WHAT YOU ARE ASKED TO DO
Pictures aside, repeat all the entries below exactly as they appear.

GIVEN ENTRIES
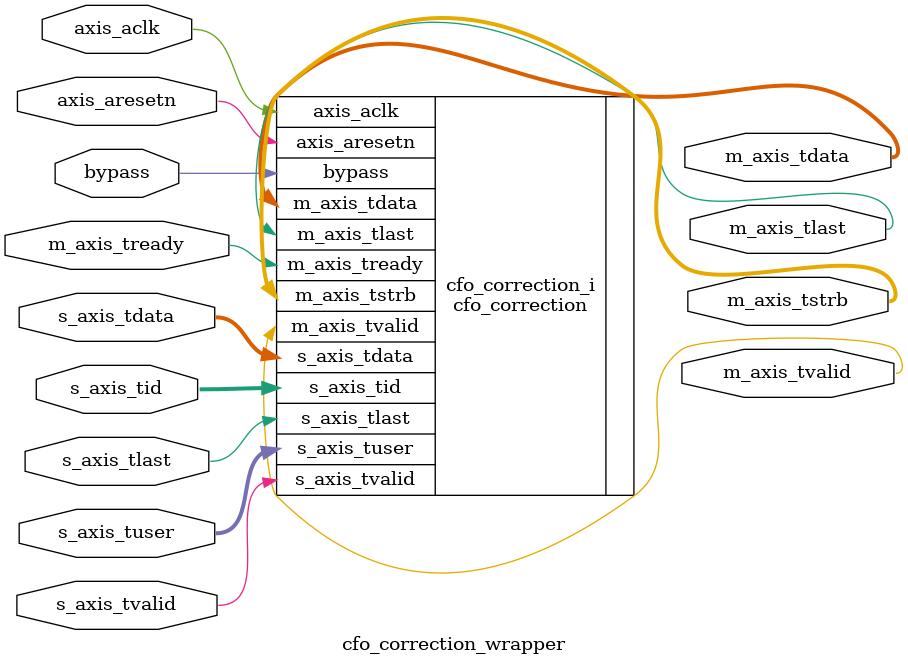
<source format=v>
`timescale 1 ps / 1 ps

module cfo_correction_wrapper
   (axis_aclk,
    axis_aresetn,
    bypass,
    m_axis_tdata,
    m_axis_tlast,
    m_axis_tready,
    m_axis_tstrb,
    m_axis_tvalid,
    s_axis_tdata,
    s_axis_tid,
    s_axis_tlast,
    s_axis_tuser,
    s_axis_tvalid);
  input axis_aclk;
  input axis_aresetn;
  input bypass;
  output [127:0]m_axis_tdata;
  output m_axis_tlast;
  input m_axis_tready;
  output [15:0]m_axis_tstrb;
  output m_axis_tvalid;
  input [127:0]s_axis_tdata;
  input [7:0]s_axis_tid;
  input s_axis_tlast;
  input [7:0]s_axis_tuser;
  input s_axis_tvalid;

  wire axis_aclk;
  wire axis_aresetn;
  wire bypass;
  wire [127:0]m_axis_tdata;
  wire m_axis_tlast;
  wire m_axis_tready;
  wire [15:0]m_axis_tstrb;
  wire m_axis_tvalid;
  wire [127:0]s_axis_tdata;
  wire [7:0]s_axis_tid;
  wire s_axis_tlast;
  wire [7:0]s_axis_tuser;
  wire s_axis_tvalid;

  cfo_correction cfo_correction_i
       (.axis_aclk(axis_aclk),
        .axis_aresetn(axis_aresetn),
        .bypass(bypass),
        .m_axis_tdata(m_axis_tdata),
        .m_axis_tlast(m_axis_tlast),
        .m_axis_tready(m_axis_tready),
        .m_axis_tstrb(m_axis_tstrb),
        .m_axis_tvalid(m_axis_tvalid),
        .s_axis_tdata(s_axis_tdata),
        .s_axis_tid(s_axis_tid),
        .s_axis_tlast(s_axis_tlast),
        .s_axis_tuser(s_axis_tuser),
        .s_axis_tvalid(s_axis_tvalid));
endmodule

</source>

ANSWER TO THIS PROBLEM
<source format=v>
`timescale 1 ps / 1 ps

module cfo_correction_wrapper
   (axis_aclk,
    axis_aresetn,
    bypass,
    m_axis_tdata,
    m_axis_tlast,
    m_axis_tready,
    m_axis_tstrb,
    m_axis_tvalid,
    s_axis_tdata,
    s_axis_tid,
    s_axis_tlast,
    s_axis_tuser,
    s_axis_tvalid);
  input axis_aclk;
  input axis_aresetn;
  input bypass;
  output [127:0]m_axis_tdata;
  output m_axis_tlast;
  input m_axis_tready;
  output [15:0]m_axis_tstrb;
  output m_axis_tvalid;
  input [127:0]s_axis_tdata;
  input [7:0]s_axis_tid;
  input s_axis_tlast;
  input [7:0]s_axis_tuser;
  input s_axis_tvalid;

  wire axis_aclk;
  wire axis_aresetn;
  wire bypass;
  wire [127:0]m_axis_tdata;
  wire m_axis_tlast;
  wire m_axis_tready;
  wire [15:0]m_axis_tstrb;
  wire m_axis_tvalid;
  wire [127:0]s_axis_tdata;
  wire [7:0]s_axis_tid;
  wire s_axis_tlast;
  wire [7:0]s_axis_tuser;
  wire s_axis_tvalid;

  cfo_correction cfo_correction_i
       (.axis_aclk(axis_aclk),
        .axis_aresetn(axis_aresetn),
        .bypass(bypass),
        .m_axis_tdata(m_axis_tdata),
        .m_axis_tlast(m_axis_tlast),
        .m_axis_tready(m_axis_tready),
        .m_axis_tstrb(m_axis_tstrb),
        .m_axis_tvalid(m_axis_tvalid),
        .s_axis_tdata(s_axis_tdata),
        .s_axis_tid(s_axis_tid),
        .s_axis_tlast(s_axis_tlast),
        .s_axis_tuser(s_axis_tuser),
        .s_axis_tvalid(s_axis_tvalid));
endmodule

</source>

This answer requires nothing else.